Paul Grobstein's picture
Introductory Remarks
Paul Grobstein
16 November 2007

(Power point slide)

I'm honored to be here, and to participate in this opening of the 8th Olympiad of the Mind on "Brain Research: Improving Global Harmony". My thanks to the STEPS Foundation, and to Epi Haidemanakis, for bring us together. As a touchstone for this gathering, I'd like to offer the words not of a scientist, nor a technologist or economist or politician, but rather a poetess, the American Emily Dickinson, from nearly a hundred and fifty years ago ...

The Brain is wider than the Sky
For put them side by side
The one the other will contain
With Ease and you beside.


For reasons yet to be understood (and that would make a good doctoral thesis), Dickinson anticipated by over a century and a half our contemporary understanding of the brain. "The brain is wider than the sky" because in important senses, we conceive the sky and, in conceiving it, bring its particular form into existence. We likewise bring into existence in their current forms science, technology, economics, and politics. And ourselves. The promise inherent in this is that we, our brains, have the wherewithal to conceive, within larger limits than we often think, not only new technologies but new sciences, new economic and political systems, and new selves.

We are appropriately reminded, both by history and by contemporary headlines, that new knowledge brings with it both possible solutions to old problems and ... new problems. That can't but be the case with research on the brain. I'd like to think though that research on the brain, as suggested by Emily Dickinson, is a special case, one where the new knowledge is not primarily about things "out there" but things in here. It is new knowledge about ourselves, and so has great potential for helping us not only to better understand ourselves but to expand our conceptions of what it is to be human. Inherent in that, I would like to believe, is an enhanced recognition of and attention to our own abilities to create both solutions and problems. And a greater understanding that knowledge itself does not assure human well-being. Knowledge is not itself a solution to human problems. It is a tool, one that look all tools can be used foolishly or wisely.

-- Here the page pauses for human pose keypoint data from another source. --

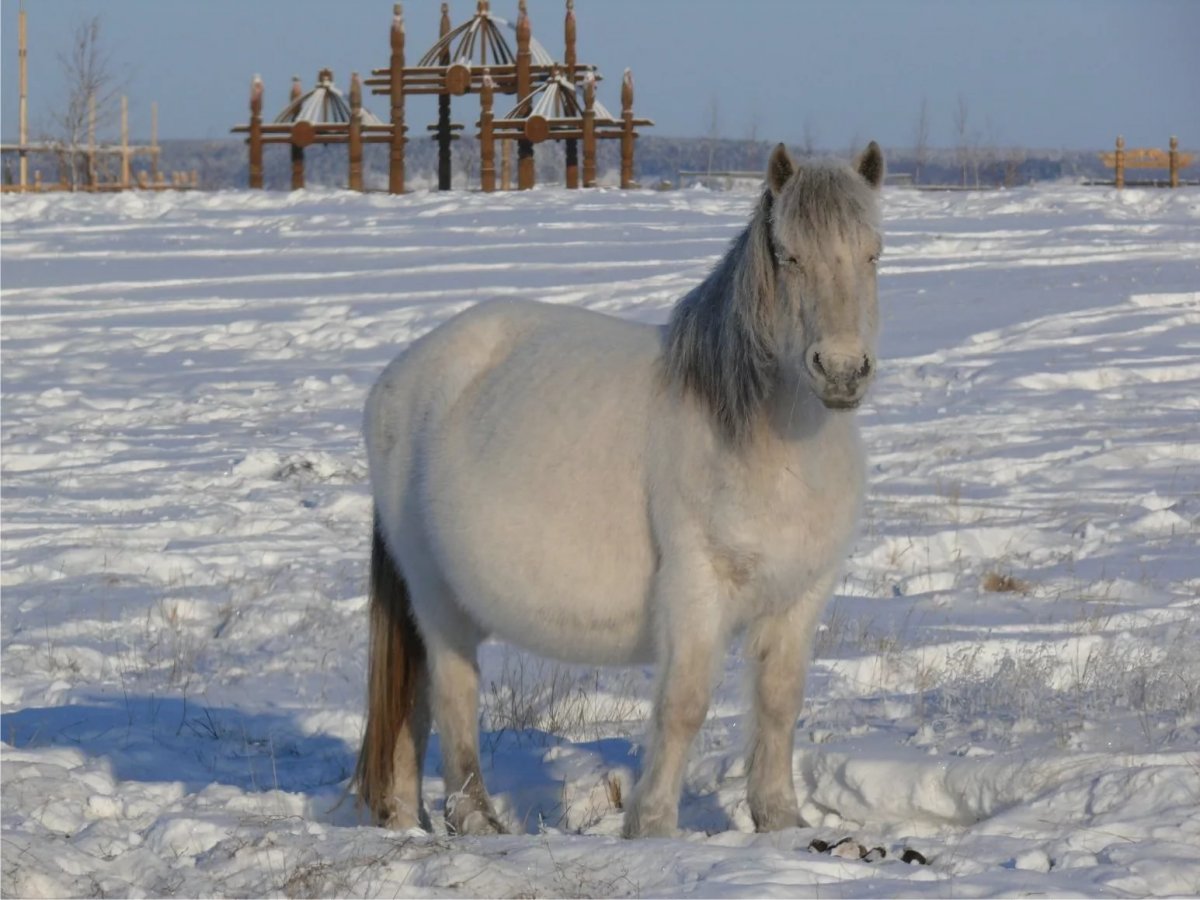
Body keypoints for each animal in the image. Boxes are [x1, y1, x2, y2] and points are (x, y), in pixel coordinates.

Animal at [354, 141, 885, 838]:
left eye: (875, 251)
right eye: (789, 255)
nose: (843, 371)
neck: (769, 446)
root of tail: (399, 379)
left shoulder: (801, 595)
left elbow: (779, 701)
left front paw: (780, 821)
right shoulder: (695, 586)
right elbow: (684, 703)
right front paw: (653, 824)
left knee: (411, 705)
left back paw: (402, 818)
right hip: (436, 597)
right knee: (451, 694)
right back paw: (477, 819)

I very much look forward to hearing, over the next two days, the range of new knowledge we have and can expect to have about the brain/ourselves. And I encourage us all to hear it not only as possible solutions to existing human problems but, even more importantly, as ways to reimagine ourselves, to alter our own brains, so as to enhance the capacity of brains, our own and those of all humans, to conceive and participate in shaping new and richer futures for humanity.